Die ostdeutsche Seele verstehen


Es war unser erster Lese-Treff im Jahr 2019, und gleich an diesem 15. März erlebten wir eine kaum enden wollende Diskussion. Der Grund liegt auf der Hand: Nomoko hatte Petra Köppings Streitschrift für den Osten „Integriert doch erst mal uns!“ ins Gespräch und zum Lesen gebracht.
Klar, dass die Autorin - Staats- und Rechtswissenschaftlerin aus Grimma und seit Herbst 2014 Sächsische Staatsministerin für Gleichstellung und Integration – uns mit ihrer Thematik direkt angesprochen hat. Denn das, was sie recherchiert und aufgeschrieben hat, trifft direkt die ostdeutsche Seele.

**DATENAUSZÜGE**

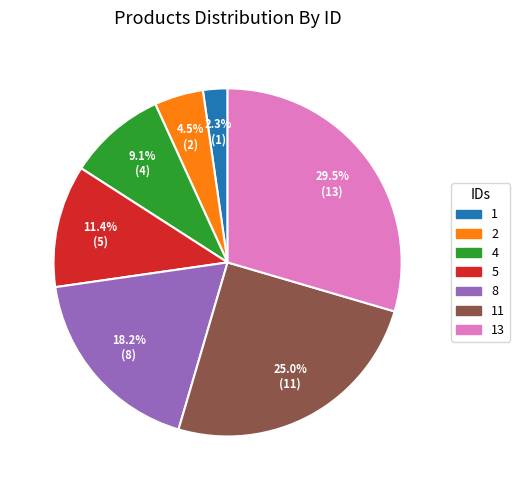

Is there a majority slice in this chart?

No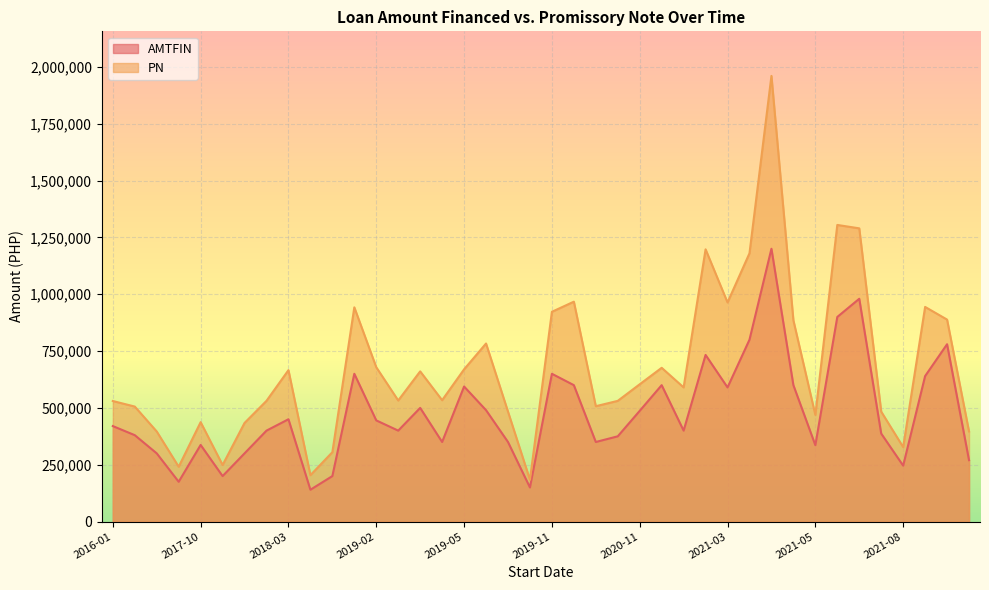

What is the difference between the second highest and second lowest values in the AMTFIN series?

830000.0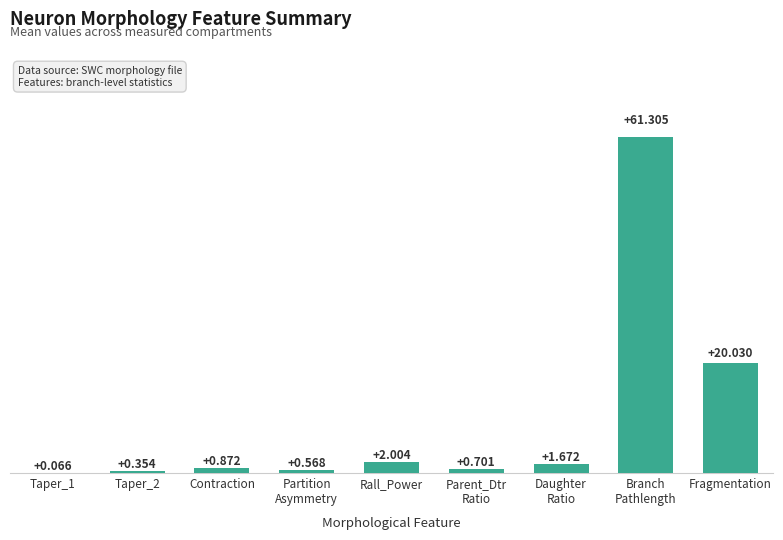

Between Taper_2 and Contraction, which is larger?

Contraction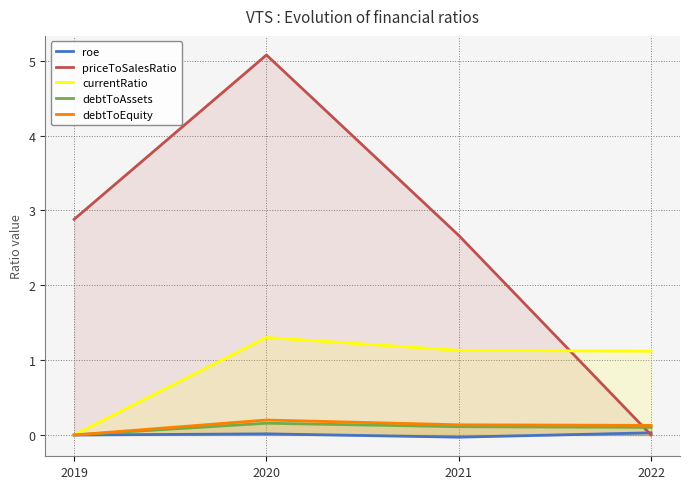

How many series are shown in this chart?

5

**ARBEITSAUFTRÄGE**
• A. Fasse den Textauszug über den Lese-Treff in zwei Sätzen zusammen.
• B. Führe den Textauszug über den Lese-Treff zu Petra Köppings Streitschrift im Anschluss an seinen letzten Satz weiter.

**LÖSUNGEN JE AUFGABE**
• A. Beim ersten Lese-Treff des Jahres 2019 am 15. März gab es eine kaum enden wollende Diskussion, weil Nomoko Petra Köppings Streitschrift für den Osten „Integriert doch erst mal uns!“ ins Gespräch und zum Lesen gebracht hatte. Die Autorin, Staats- und Rechtswissenschaftlerin aus Grimma und seit Herbst 2014 Sächsische Staatsministerin für Gleichstellung und Integration, sprach die Runde mit ihrer Thematik direkt an, denn was sie recherchiert und aufgeschrieben hat, trifft direkt die ostdeutsche Seele.

• B.
Wir alle haben unsere Erfahrungen mit dem Leben in der DDR, mit der Wende 1989, mit dem Beitritt zur Bundesrepublik Deutschland, mit dem Leben danach. Nicht jeder einstige DDR-Bürger läuft heute jubelnd durch das geeinte Deutschland. Umso interessanter, aus ziemlich berufenem Munde zu lesen, wie was mit wem und von wem einst gesteuert wurde – einfach, was wirklich geschah.
Die Proteste heute in Sachsen waren für die Autorin der Schlüssel, sich intensiver mit der Problematik Ost-West-Zusammenwachsen (?) zu beschäftigen. Damit, warum es grollt im sächsischen Lande, und nicht nur dort. Was die Flüchtlinge damit zu tun haben, warum ihnen viel Skepsis und viel Ablehnung entgegenschlägt.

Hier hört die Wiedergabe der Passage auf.